***** Dataset records *****
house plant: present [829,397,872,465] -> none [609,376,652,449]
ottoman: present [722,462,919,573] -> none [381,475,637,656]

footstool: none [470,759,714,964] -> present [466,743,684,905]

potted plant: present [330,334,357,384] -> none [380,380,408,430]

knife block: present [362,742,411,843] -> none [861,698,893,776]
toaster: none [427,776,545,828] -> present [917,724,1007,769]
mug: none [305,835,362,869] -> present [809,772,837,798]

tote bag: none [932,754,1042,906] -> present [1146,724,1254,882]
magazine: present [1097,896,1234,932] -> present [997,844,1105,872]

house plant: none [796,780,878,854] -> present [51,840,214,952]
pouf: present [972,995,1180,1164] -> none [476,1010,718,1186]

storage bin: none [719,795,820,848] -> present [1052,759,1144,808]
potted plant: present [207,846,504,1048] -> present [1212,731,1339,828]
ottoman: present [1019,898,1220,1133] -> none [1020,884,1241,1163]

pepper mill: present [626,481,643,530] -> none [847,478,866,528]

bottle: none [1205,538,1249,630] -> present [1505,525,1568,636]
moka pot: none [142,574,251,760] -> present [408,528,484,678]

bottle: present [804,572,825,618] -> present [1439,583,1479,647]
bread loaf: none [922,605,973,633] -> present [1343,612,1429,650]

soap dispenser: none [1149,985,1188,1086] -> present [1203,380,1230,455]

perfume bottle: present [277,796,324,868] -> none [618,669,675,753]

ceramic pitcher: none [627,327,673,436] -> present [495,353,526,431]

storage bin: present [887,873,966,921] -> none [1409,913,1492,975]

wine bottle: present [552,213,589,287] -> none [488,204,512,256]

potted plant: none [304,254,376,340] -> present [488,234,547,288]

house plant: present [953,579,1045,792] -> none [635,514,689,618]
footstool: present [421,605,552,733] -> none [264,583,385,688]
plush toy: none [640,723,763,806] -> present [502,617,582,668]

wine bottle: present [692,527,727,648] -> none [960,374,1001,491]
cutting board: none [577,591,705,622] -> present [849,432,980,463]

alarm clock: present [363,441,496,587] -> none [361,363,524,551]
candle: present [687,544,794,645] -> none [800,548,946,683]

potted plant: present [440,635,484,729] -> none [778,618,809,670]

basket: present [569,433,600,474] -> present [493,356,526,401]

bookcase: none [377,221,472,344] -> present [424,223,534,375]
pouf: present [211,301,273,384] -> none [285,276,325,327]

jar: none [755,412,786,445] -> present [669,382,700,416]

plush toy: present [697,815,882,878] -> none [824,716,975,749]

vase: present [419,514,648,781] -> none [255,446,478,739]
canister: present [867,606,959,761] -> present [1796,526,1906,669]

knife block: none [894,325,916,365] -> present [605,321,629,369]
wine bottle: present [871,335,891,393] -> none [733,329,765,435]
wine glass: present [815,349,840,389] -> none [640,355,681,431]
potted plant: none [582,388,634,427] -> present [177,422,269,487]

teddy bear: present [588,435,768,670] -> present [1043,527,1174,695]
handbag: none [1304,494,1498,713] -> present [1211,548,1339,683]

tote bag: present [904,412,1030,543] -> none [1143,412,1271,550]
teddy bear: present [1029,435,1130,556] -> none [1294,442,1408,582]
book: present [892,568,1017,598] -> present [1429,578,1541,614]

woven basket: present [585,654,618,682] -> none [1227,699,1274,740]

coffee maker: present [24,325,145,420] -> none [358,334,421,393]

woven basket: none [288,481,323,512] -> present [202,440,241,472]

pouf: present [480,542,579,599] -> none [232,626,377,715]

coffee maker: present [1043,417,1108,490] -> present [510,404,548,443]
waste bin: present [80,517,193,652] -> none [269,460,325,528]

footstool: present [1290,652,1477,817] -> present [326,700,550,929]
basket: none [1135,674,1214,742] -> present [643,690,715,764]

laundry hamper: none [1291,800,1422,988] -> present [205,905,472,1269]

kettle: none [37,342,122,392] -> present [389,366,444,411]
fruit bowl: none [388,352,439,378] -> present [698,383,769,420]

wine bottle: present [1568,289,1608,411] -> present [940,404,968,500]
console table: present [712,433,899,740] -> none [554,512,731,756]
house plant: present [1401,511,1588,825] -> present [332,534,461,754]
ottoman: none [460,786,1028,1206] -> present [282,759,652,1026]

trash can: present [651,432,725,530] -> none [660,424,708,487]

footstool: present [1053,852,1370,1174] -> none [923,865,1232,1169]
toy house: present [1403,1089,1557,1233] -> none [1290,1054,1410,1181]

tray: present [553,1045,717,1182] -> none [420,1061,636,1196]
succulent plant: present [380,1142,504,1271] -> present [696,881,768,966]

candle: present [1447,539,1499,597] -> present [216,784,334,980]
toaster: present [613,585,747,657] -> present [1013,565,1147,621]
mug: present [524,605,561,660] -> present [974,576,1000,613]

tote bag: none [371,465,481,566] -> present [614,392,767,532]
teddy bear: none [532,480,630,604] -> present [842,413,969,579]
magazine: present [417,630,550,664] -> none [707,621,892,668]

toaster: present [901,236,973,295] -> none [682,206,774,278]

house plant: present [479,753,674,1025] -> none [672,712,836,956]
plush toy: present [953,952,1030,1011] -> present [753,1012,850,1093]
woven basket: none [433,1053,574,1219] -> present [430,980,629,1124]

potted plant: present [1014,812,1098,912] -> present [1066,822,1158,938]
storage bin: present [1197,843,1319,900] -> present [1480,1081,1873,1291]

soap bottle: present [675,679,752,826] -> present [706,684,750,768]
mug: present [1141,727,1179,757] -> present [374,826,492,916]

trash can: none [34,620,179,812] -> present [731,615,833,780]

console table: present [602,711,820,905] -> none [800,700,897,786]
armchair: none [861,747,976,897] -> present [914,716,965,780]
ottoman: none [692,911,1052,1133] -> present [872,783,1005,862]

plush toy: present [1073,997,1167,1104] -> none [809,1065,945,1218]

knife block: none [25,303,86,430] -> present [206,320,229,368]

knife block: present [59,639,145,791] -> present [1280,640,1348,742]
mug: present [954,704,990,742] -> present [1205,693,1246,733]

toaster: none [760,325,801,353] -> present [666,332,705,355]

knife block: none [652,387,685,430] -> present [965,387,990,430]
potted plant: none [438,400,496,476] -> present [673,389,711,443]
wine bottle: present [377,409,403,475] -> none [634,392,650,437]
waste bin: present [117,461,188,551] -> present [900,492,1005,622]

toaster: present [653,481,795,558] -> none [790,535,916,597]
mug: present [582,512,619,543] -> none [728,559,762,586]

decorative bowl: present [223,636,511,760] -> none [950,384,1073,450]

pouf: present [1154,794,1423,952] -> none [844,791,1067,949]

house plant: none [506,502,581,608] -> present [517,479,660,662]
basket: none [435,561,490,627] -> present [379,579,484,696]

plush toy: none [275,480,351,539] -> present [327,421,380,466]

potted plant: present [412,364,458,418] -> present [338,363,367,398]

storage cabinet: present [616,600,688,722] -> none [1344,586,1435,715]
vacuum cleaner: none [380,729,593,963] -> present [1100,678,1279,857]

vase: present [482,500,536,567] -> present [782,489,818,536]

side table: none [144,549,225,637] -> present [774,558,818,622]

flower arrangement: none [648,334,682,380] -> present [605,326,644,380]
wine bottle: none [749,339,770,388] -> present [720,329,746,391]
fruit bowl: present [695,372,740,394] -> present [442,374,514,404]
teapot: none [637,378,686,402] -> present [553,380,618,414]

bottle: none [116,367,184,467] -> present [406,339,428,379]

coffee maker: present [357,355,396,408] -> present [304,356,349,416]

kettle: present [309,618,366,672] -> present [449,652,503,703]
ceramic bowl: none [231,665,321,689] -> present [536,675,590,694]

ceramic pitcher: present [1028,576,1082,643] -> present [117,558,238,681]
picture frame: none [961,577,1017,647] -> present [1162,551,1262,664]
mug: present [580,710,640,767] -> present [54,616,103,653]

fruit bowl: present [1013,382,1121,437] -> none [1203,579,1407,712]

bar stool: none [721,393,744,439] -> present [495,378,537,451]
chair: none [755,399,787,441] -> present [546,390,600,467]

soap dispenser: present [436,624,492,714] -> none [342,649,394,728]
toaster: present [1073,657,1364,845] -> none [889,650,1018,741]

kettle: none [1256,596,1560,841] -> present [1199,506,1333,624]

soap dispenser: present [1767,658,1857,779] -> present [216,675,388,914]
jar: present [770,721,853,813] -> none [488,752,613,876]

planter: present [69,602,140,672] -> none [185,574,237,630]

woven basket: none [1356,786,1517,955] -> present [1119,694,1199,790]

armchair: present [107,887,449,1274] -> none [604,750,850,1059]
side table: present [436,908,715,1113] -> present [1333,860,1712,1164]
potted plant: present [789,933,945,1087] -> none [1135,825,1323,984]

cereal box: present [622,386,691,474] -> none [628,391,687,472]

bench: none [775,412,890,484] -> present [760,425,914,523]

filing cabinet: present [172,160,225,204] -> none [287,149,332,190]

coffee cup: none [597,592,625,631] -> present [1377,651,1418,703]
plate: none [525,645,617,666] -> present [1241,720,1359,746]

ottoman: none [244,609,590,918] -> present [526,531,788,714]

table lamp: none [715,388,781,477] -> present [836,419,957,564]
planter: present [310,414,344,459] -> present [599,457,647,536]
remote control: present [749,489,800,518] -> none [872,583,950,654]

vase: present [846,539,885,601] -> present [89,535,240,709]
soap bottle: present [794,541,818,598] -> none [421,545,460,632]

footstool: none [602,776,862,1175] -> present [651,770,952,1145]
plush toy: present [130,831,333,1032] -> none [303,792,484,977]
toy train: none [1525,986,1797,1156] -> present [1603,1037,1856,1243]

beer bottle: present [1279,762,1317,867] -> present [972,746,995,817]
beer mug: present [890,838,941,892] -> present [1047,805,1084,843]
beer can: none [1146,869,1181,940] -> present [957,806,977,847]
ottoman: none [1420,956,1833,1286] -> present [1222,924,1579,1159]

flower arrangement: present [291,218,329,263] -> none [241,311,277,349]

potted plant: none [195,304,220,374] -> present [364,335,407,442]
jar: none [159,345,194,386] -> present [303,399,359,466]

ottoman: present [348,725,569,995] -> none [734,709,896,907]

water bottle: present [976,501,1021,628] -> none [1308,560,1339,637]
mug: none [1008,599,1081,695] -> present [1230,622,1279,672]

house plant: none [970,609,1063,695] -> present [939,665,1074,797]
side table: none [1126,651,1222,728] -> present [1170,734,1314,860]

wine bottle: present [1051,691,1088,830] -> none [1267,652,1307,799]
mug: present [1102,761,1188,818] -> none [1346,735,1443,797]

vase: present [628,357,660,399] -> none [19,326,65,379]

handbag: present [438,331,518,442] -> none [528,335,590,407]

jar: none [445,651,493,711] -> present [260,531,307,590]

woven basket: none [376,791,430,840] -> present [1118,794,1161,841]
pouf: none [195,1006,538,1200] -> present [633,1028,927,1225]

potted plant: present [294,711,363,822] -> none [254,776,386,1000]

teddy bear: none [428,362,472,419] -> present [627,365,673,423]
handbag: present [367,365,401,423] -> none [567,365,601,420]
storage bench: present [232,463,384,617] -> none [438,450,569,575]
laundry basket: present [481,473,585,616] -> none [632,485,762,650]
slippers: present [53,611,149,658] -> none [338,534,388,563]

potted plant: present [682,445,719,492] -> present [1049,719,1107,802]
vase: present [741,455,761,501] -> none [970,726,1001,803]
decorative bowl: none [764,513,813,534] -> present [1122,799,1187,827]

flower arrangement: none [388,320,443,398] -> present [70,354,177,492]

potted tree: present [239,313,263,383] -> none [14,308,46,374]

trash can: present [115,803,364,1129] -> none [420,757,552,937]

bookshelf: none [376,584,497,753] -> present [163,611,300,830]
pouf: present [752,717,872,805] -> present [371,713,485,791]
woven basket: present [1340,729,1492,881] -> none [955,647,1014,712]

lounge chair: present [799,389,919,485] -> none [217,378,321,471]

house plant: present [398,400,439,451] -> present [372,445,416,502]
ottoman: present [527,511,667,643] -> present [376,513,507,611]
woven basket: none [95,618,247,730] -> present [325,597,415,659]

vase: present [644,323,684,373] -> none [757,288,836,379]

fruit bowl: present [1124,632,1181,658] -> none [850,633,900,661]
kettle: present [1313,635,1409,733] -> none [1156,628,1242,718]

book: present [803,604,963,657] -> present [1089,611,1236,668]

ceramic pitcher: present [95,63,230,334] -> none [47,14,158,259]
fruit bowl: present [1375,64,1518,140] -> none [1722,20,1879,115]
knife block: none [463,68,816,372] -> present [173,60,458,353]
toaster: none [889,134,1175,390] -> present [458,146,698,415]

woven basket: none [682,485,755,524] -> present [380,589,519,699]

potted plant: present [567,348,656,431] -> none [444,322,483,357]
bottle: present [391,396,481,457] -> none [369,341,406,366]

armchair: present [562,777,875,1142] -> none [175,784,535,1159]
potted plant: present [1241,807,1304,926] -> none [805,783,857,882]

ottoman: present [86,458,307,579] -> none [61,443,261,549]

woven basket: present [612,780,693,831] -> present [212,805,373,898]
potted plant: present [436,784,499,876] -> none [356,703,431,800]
*****
Problem description |
Of the lines above, output exactly those from the line bearing "trash can: none" through the line bearing "knife block: none [652,387,685,430]", inclusive.

Written reply |
trash can: none [34,620,179,812] -> present [731,615,833,780]

console table: present [602,711,820,905] -> none [800,700,897,786]
armchair: none [861,747,976,897] -> present [914,716,965,780]
ottoman: none [692,911,1052,1133] -> present [872,783,1005,862]

plush toy: present [1073,997,1167,1104] -> none [809,1065,945,1218]

knife block: none [25,303,86,430] -> present [206,320,229,368]

knife block: present [59,639,145,791] -> present [1280,640,1348,742]
mug: present [954,704,990,742] -> present [1205,693,1246,733]

toaster: none [760,325,801,353] -> present [666,332,705,355]

knife block: none [652,387,685,430] -> present [965,387,990,430]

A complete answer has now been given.